## PROMPT
What is needed is an exact copy of the lines from the one containing "right shoulder: (279, 155)" through the last line of the entries below, both included.

## RECORDS FOR PROCESSING
--

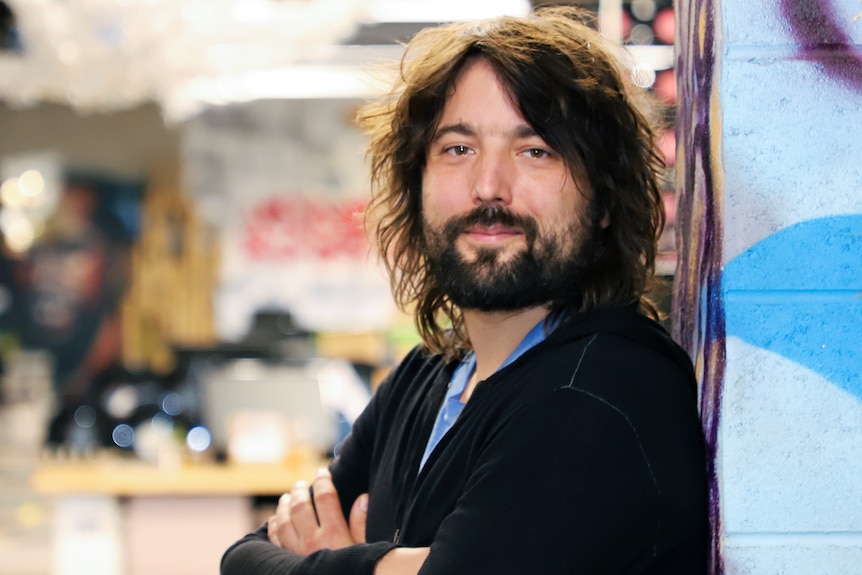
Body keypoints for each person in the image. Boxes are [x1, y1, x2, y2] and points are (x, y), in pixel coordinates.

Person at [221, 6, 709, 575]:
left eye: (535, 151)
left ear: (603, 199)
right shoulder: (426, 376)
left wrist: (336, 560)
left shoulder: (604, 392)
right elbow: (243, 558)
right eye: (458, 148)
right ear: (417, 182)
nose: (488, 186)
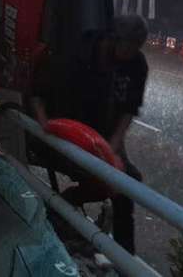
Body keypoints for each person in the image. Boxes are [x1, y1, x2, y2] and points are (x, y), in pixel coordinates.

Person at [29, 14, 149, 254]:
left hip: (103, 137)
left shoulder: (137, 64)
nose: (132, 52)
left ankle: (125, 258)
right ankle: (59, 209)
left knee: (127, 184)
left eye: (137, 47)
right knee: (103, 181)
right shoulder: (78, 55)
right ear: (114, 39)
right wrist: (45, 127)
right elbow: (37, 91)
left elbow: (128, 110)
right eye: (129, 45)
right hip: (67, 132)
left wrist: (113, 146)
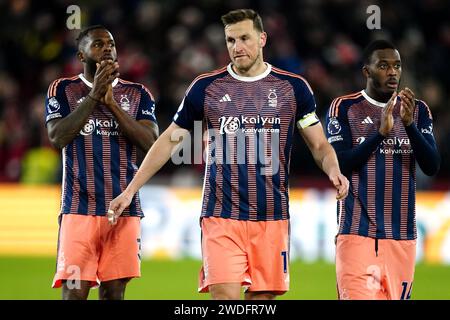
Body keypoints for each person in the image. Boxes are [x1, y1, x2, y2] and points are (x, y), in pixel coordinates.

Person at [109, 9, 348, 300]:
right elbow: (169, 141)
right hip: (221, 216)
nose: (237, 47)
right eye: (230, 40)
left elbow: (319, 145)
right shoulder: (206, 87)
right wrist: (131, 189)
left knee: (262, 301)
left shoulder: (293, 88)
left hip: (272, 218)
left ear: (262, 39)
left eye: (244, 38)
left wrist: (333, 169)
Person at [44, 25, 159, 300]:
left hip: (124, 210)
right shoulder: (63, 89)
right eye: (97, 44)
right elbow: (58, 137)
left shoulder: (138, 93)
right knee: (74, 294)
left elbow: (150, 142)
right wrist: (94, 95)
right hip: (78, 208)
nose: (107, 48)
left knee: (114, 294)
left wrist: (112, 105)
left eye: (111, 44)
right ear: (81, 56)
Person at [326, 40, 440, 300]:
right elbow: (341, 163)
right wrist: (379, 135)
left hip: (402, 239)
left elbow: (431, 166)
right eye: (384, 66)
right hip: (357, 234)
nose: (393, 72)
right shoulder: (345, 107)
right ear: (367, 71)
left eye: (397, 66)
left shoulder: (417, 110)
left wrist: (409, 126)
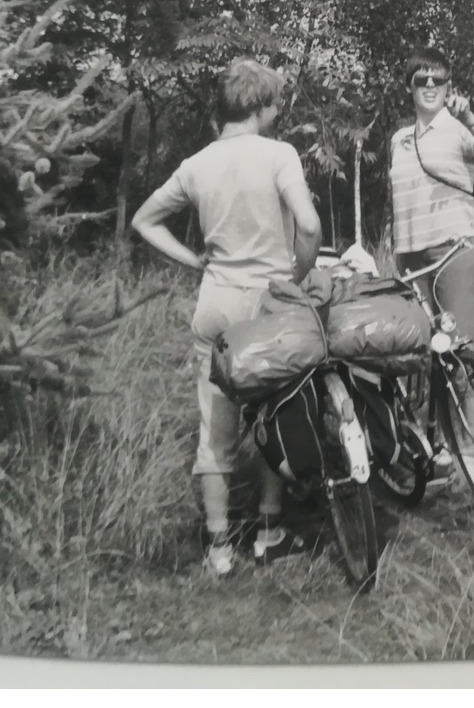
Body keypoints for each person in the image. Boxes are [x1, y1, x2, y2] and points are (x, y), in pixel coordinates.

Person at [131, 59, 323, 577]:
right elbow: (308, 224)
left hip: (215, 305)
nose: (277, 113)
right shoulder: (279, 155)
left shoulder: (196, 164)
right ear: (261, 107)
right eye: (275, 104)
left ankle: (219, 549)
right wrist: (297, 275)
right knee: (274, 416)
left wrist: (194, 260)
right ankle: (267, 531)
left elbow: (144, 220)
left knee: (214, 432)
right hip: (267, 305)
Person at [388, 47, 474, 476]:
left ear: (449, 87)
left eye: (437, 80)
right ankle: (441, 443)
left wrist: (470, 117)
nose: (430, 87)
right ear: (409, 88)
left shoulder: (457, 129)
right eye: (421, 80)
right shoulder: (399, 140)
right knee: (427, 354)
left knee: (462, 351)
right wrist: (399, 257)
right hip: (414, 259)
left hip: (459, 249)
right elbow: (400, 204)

--

## OUTPUT FOR THIS TASK
right shoulder: (279, 155)
left shoulder: (196, 164)
right ear: (261, 107)
right eye: (275, 104)
left ankle: (219, 549)
right wrist: (297, 275)
right knee: (274, 416)
left wrist: (194, 260)
right ankle: (267, 531)
left elbow: (144, 220)
left knee: (214, 432)
right hip: (267, 305)
Person at [388, 47, 474, 476]:
left ear: (449, 87)
left eye: (437, 80)
right ankle: (441, 443)
left wrist: (470, 117)
nose: (430, 87)
right ear: (409, 88)
left shoulder: (457, 129)
right eye: (421, 80)
right shoulder: (399, 140)
right knee: (427, 354)
left knee: (462, 351)
right wrist: (399, 257)
right hip: (414, 259)
left hip: (459, 249)
right elbow: (400, 204)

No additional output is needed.